◆ 本文
▶

本成果ではCNT型PTEセンサに対して,卓上機械ロボットタイプのエアジェットディスペンサ一台により,「印刷」という概念での簡便・高速・高精度な作製および集積手法を新たに確立しました.CNT型PTEセンサに対する従来の作製工程においては,「ヒューマンエラーが付き纏う手作業」や「複数装置間での煩雑な繰り返し作業」が不可欠となっており,歩留まり(「作製した素子数」に対する「正常に動作する素子数」の割り合い)の低さが致命的な課題として問題視されておりました.よって,本成果はこの様なボトルネックを一網打尽に解決する位置付けと言えます.特にCNT型PTEセンサは豊かに優れた計測性能から非破壊検査素子への応用が期待されており,本成果での技術的な進展は,当研究室が独自に培ってきたCNT型PTEセンサの社会実装を大きく後押しするブレークスルーと言えます.
本成果において,鍵は印刷における「空間的な位置合わせ:アライメント」と「インクの濃度」です.CNT型PTEセンサの作製において,従来はセンサ自身を成すCNTや信号読み出しに不可欠の電極配線,そしてセンサの高感度化に有用なキャリアドーピング等,各構成材料や部位の相互的な空間位置関係を作製者自身が把握せざるを得ない状況となっておりました.これらにおける人為的誤差は,センサの致命的な動作不良(材料間での位置ズレ)を生んでいました.一方で,本成果は液体インクシリンジを交換することで同一ディスペンサによる異種材料の印刷を可能とし,ディスペンサ自身がインク間のアライメントを機械制御することで高歩留まりなCNT型PTEセンサ集積へ展開してまいりました.上記において,本成果はCNTインクの濃度が「センサ印刷の精度」と「センサの感度」に対する支配的な定義要因となる点を,科学的に解明しました.

◀

◆ 提供データ
▶

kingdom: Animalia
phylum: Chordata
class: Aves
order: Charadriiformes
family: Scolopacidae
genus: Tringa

◀
▶

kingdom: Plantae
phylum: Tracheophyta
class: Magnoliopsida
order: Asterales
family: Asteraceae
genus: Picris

◀
▶

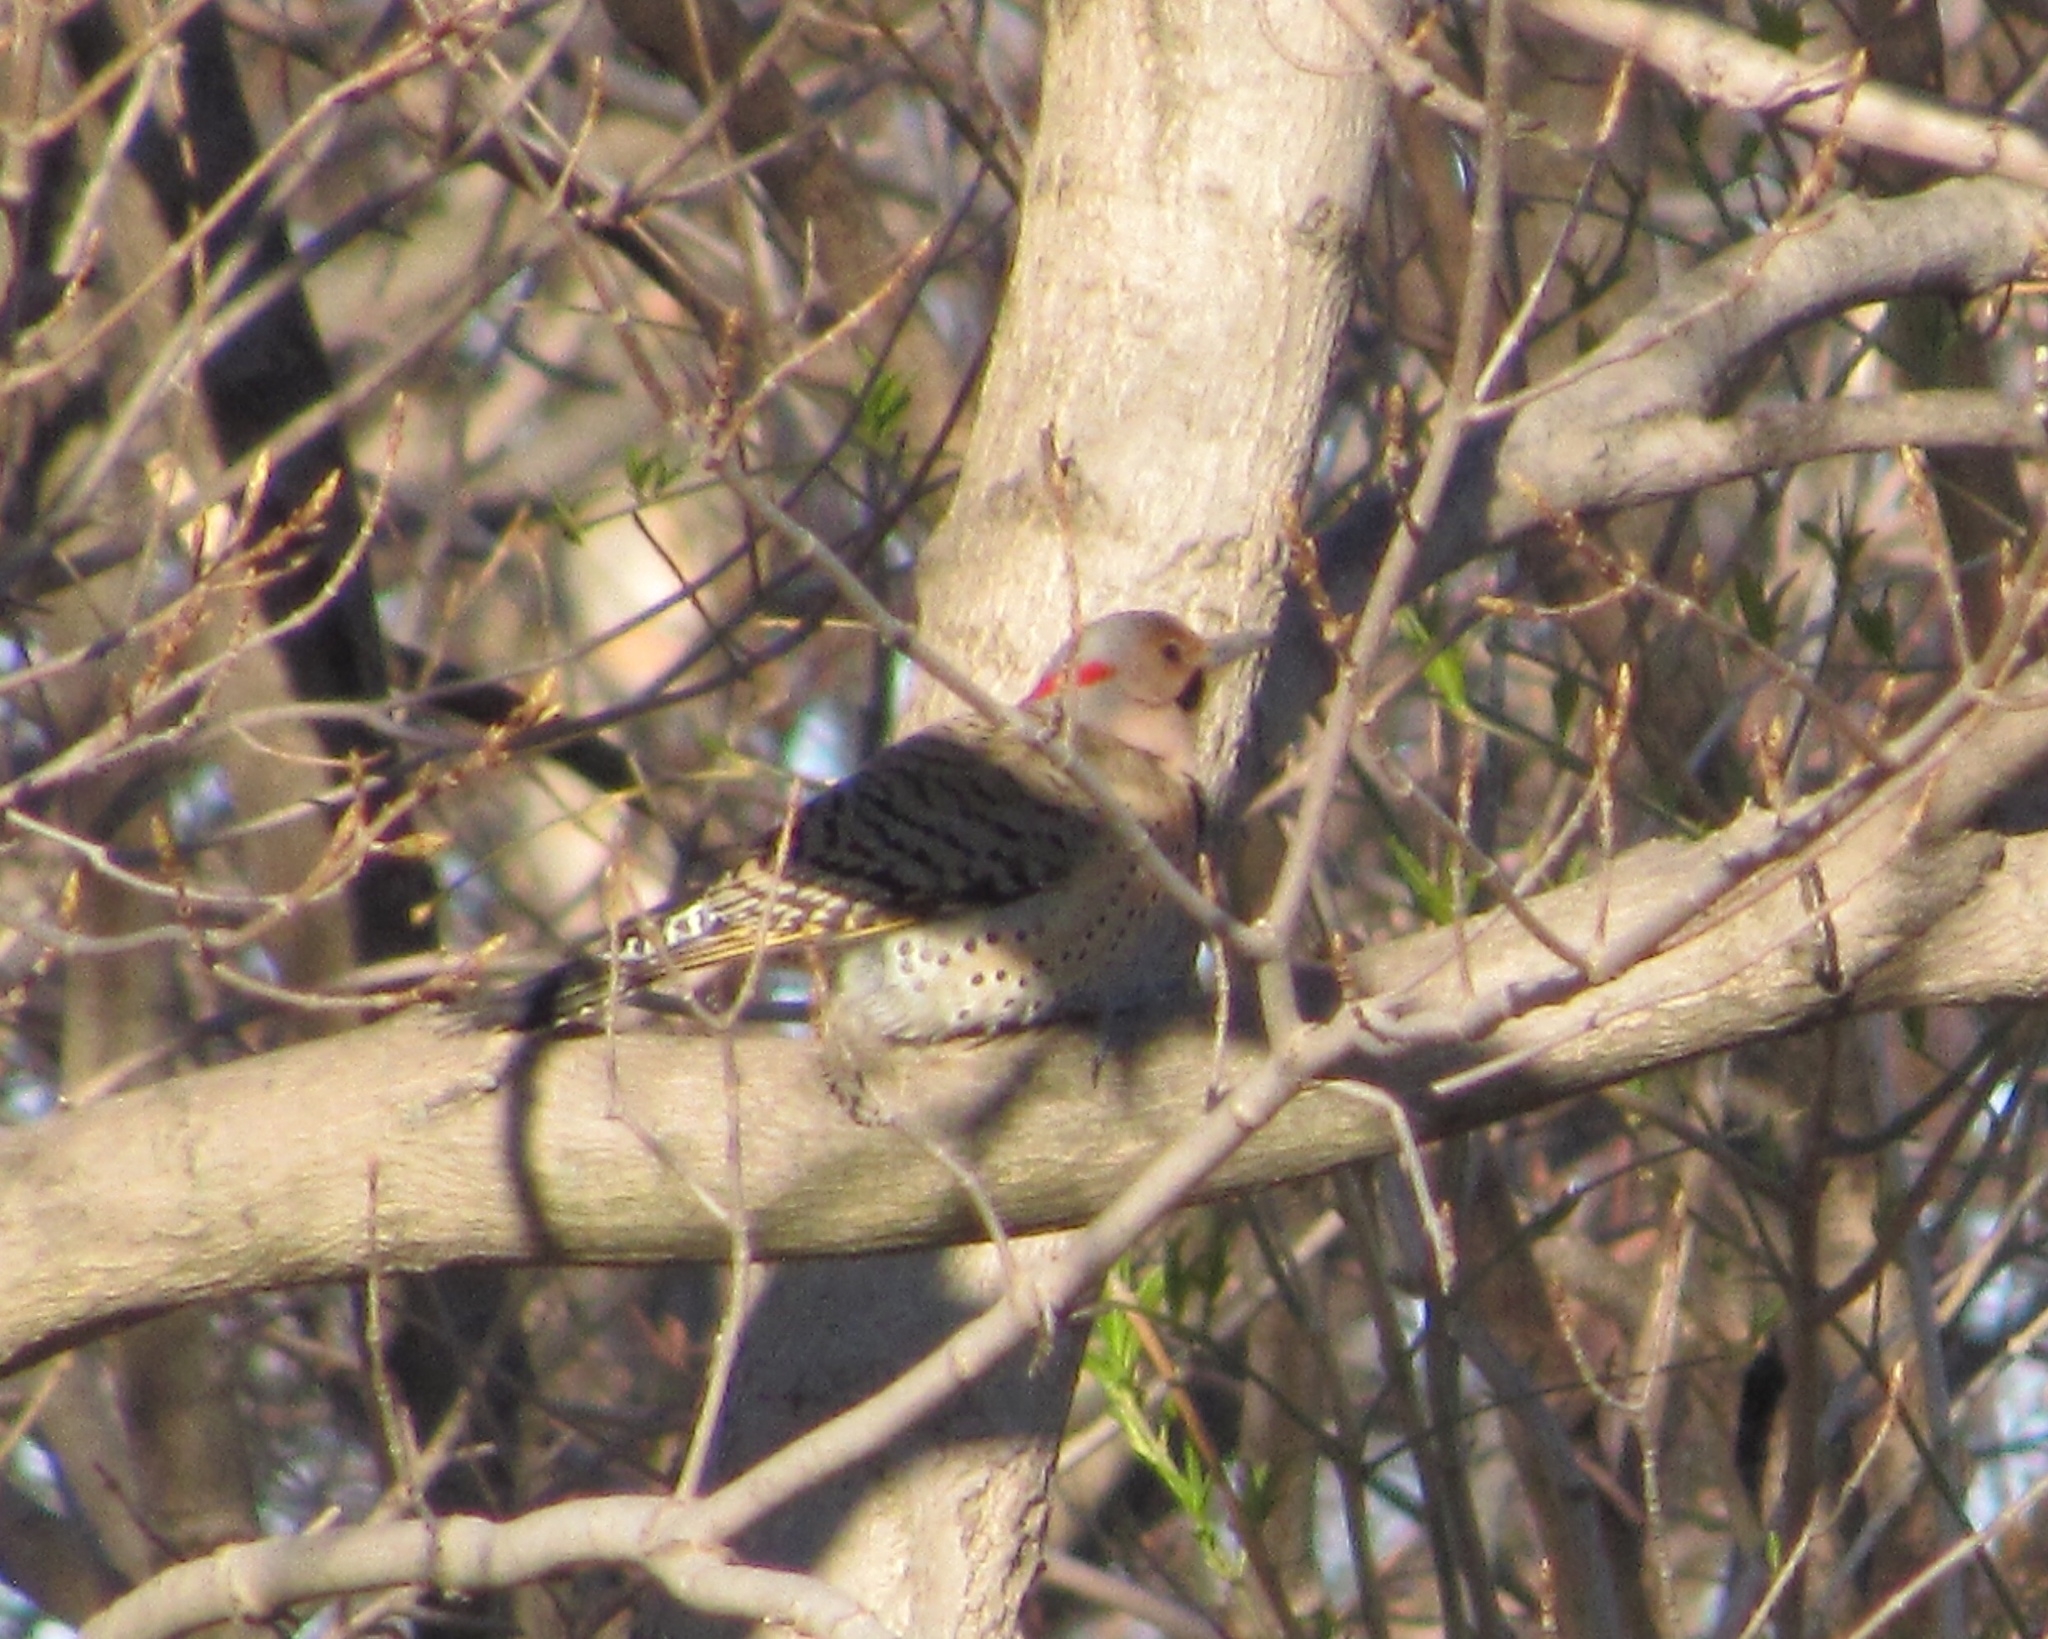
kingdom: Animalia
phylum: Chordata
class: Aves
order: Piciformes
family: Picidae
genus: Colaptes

◀

◆ 問題 1
本文について、次の問いに答えてください。
(a) 従来の作製工程で致命的な課題とされていたのは、何の低さですか。
(b) CNT型PTEセンサは、どのような素子への応用が期待されていますか。
(c) 同一ディスペンサで異種材料を印刷するために、何を交換しますか。
◆ 問題 2
本文の「本成果において,鍵は印刷にお」から「点を,科学的に解明しました.」までを、一字も変えずに書き写して返してください。

◆ 解答例 1
(a) 歩留まりの低さです。
(b) 非破壊検査素子です。
(c) 液体インクシリンジです。

◆ 解答例 2
本成果において,鍵は印刷における「空間的な位置合わせ:アライメント」と「インクの濃度」です.CNT型PTEセンサの作製において,従来はセンサ自身を成すCNTや信号読み出しに不可欠の電極配線,そしてセンサの高感度化に有用なキャリアドーピング等,各構成材料や部位の相互的な空間位置関係を作製者自身が把握せざるを得ない状況となっておりました.これらにおける人為的誤差は,センサの致命的な動作不良(材料間での位置ズレ)を生んでいました.一方で,本成果は液体インクシリンジを交換することで同一ディスペンサによる異種材料の印刷を可能とし,ディスペンサ自身がインク間のアライメントを機械制御することで高歩留まりなCNT型PTEセンサ集積へ展開してまいりました.上記において,本成果はCNTインクの濃度が「センサ印刷の精度」と「センサの感度」に対する支配的な定義要因となる点を,科学的に解明しました.